Investing in a traditional bond portfolio - something that may have served people well five or 10 years ago - is unlikely to be the best strategy in the new economic environment, he said.

"The challenge is to find where one can position assets in seeking to preserve and grow wealth over time," said Hasenstab.

Investors who want to be rewarded for the risks they are taking should consider dipping into emerging markets, which are the recipients of large investment flows thanks to quantitative easing abroad, said Hasenstab.

He added emerging markets remain much healthier than developed nations on a relative basis, despite the fact that the absolute economic growth of emerging markets has slowed.

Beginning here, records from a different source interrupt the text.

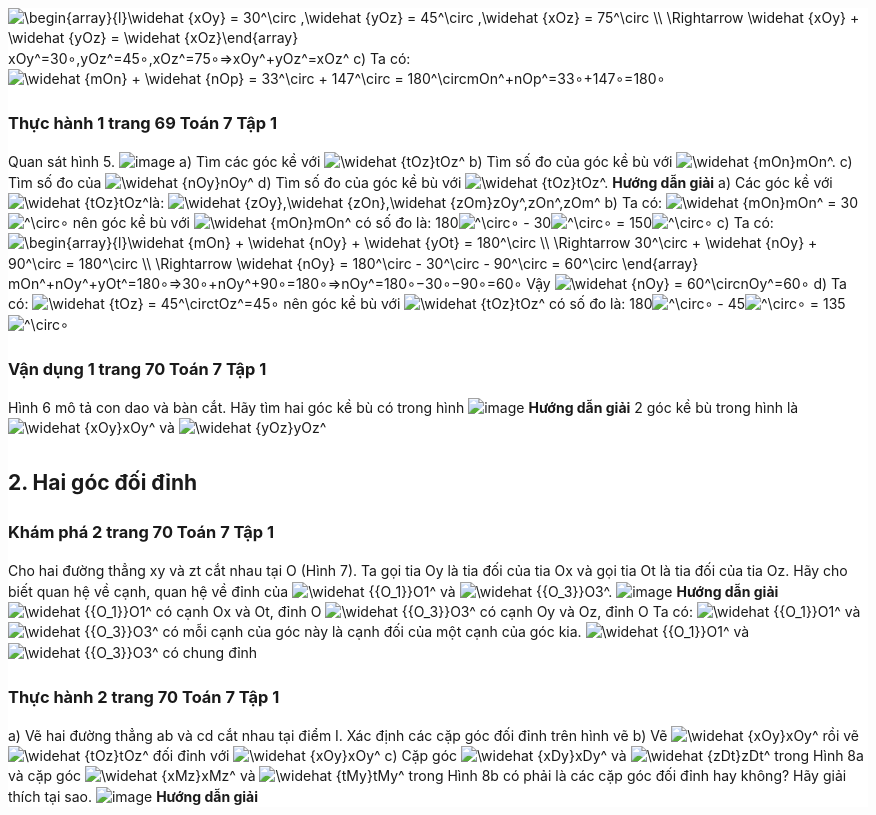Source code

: ![\\begin{array}{l}\\widehat {xOy} = 30^\\circ ,\\widehat {yOz} = 45^\\circ ,\\widehat {xOz} = 75^\\circ \\\\ \\Rightarrow \\widehat {xOy} + \\widehat {yOz} = \\widehat {xOz}\\end{array}](https://i.vdoc.vn/data/image/blank.png)xOy^=30∘,yOz^=45∘,xOz^=75∘⇒xOy^+yOz^=xOz^
c\) Ta có: ![\\widehat {mOn} + \\widehat {nOp} = 33^\\circ  + 147^\\circ  = 180^\\circ](https://i.vdoc.vn/data/image/blank.png)mOn^+nOp^=33∘+147∘=180∘
### Thực hành 1 trang 69 Toán 7 Tập 1
Quan sát hình 5.
![image](https://i.vdoc.vn/data/image/2023/10/13/capture-72.png)
a\) Tìm các góc kề với ![\\widehat {tOz}](https://i.vdoc.vn/data/image/blank.png)tOz^
b\) Tìm số đo của góc kề bù với ![\\widehat {mOn}](https://i.vdoc.vn/data/image/blank.png)mOn^.
c\) Tìm số đo của ![\\widehat {nOy}](https://i.vdoc.vn/data/image/blank.png)nOy^
d\) Tìm số đo của góc kề bù với ![\\widehat {tOz}](https://i.vdoc.vn/data/image/blank.png)tOz^.
**Hướng dẫn giải**
a\) Các góc kề với ![\\widehat {tOz}](https://i.vdoc.vn/data/image/blank.png)tOz^là: ![\\widehat {zOy},\\widehat {zOn},\\widehat {zOm}](https://i.vdoc.vn/data/image/blank.png)zOy^,zOn^,zOm^
b\) Ta có: ![\\widehat {mOn}](https://i.vdoc.vn/data/image/blank.png)mOn^ = 30![^\\circ](https://i.vdoc.vn/data/image/blank.png)∘ nên góc kề bù với ![\\widehat {mOn}](https://i.vdoc.vn/data/image/blank.png)mOn^ có số đo là: 180![^\\circ](https://i.vdoc.vn/data/image/blank.png)∘ \- 30![^\\circ](https://i.vdoc.vn/data/image/blank.png)∘ = 150![^\\circ](https://i.vdoc.vn/data/image/blank.png)∘
c\) Ta có:
![\\begin{array}{l}\\widehat {mOn} + \\widehat {nOy} + \\widehat {yOt} = 180^\\circ \\\\ \\Rightarrow 30^\\circ  + \\widehat {nOy} + 90^\\circ  = 180^\\circ \\\\ \\Rightarrow \\widehat {nOy} = 180^\\circ  - 30^\\circ  - 90^\\circ  = 60^\\circ \\end{array}](https://i.vdoc.vn/data/image/blank.png)mOn^+nOy^+yOt^=180∘⇒30∘+nOy^+90∘=180∘⇒nOy^=180∘−30∘−90∘=60∘
Vậy ![\\widehat {nOy} = 60^\\circ](https://i.vdoc.vn/data/image/blank.png)nOy^=60∘
d\) Ta có: ![\\widehat {tOz} = 45^\\circ](https://i.vdoc.vn/data/image/blank.png)tOz^=45∘ nên góc kề bù với ![\\widehat {tOz}](https://i.vdoc.vn/data/image/blank.png)tOz^ có số đo là: 180![^\\circ](https://i.vdoc.vn/data/image/blank.png)∘ \- 45![^\\circ](https://i.vdoc.vn/data/image/blank.png)∘ = 135![^\\circ](https://i.vdoc.vn/data/image/blank.png)∘
### Vận dụng 1 trang 70 Toán 7 Tập 1
Hình 6 mô tả con dao và bàn cắt. Hãy tìm hai góc kề bù có trong hình
![image](https://i.vdoc.vn/data/image/2023/10/13/capture-73.png)
**Hướng dẫn giải**
2 góc kề bù trong hình là ![\\widehat {xOy}](https://i.vdoc.vn/data/image/blank.png)xOy^ và ![\\widehat {yOz}](https://i.vdoc.vn/data/image/blank.png)yOz^
## 2\. Hai góc đối đỉnh
### Khám phá 2 trang 70 Toán 7 Tập 1
Cho hai đường thẳng xy và zt cắt nhau tại O \(Hình 7\). Ta gọi tia Oy là tia đối của tia Ox và gọi tia Ot là tia đối của tia Oz. Hãy cho biết quan hệ về cạnh, quan hệ về đỉnh của ![\\widehat {{O_1}}](https://i.vdoc.vn/data/image/blank.png)O1^ và ![\\widehat {{O_3}}](https://i.vdoc.vn/data/image/blank.png)O3^.
![image](https://i.vdoc.vn/data/image/2023/10/13/capture-2.png)
**Hướng dẫn giải**
![\\widehat {{O_1}}](https://i.vdoc.vn/data/image/blank.png)O1^ có cạnh Ox và Ot, đỉnh O
![\\widehat {{O_3}}](https://i.vdoc.vn/data/image/blank.png)O3^ có cạnh Oy và Oz, đỉnh O
Ta có: ![\\widehat {{O_1}}](https://i.vdoc.vn/data/image/blank.png)O1^ và ![\\widehat {{O_3}}](https://i.vdoc.vn/data/image/blank.png)O3^ có mỗi cạnh của góc này là cạnh đối của một cạnh của góc kia.
![\\widehat {{O_1}}](https://i.vdoc.vn/data/image/blank.png)O1^ và ![\\widehat {{O_3}}](https://i.vdoc.vn/data/image/blank.png)O3^ có chung đỉnh
### Thực hành 2 trang 70 Toán 7 Tập 1
a\) Vẽ hai đường thẳng ab và cd cắt nhau tại điểm I. Xác định các cặp góc đối đỉnh trên hình vẽ
b\) Vẽ ![\\widehat {xOy}](https://i.vdoc.vn/data/image/blank.png)xOy^ rồi vẽ ![\\widehat {tOz}](https://i.vdoc.vn/data/image/blank.png)tOz^ đối đỉnh với ![\\widehat {xOy}](https://i.vdoc.vn/data/image/blank.png)xOy^
c\) Cặp góc ![\\widehat {xDy}](https://i.vdoc.vn/data/image/blank.png)xDy^ và ![\\widehat {zDt}](https://i.vdoc.vn/data/image/blank.png)zDt^ trong Hình 8a và cặp góc ![\\widehat {xMz}](https://i.vdoc.vn/data/image/blank.png)xMz^ và ![\\widehat {tMy}](https://i.vdoc.vn/data/image/blank.png)tMy^ trong Hình 8b có phải là các cặp góc đối đỉnh hay không? Hãy giải thích tại sao.
![image](https://i.vdoc.vn/data/image/2023/10/13/capture-3.png)
**Hướng dẫn giải**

Hasenstab also played down fears of a 'hard landing' in China, given "the strength of the Chinese economy and the massive resources that the Chinese government has - should there be some vulnerability in the banking system".

"There are some very important long-term structural reforms underway and it is more important for China to improve the quality and composition of growth at a lower rate than we have seen over the past several decades," Hasenstab said.

In addition, the situation in Europe is not as bad as investors might think - with the chances of the eurozone splitting apart low, and Spain and Italy unlikely to undergo a "credit event", he said.

"A difficult investment environment and Armageddon are two different things. Periods of market volatility or headline noise are presenting some real opportunities, and having a long-term vision is more important than ever," Hasenstab said.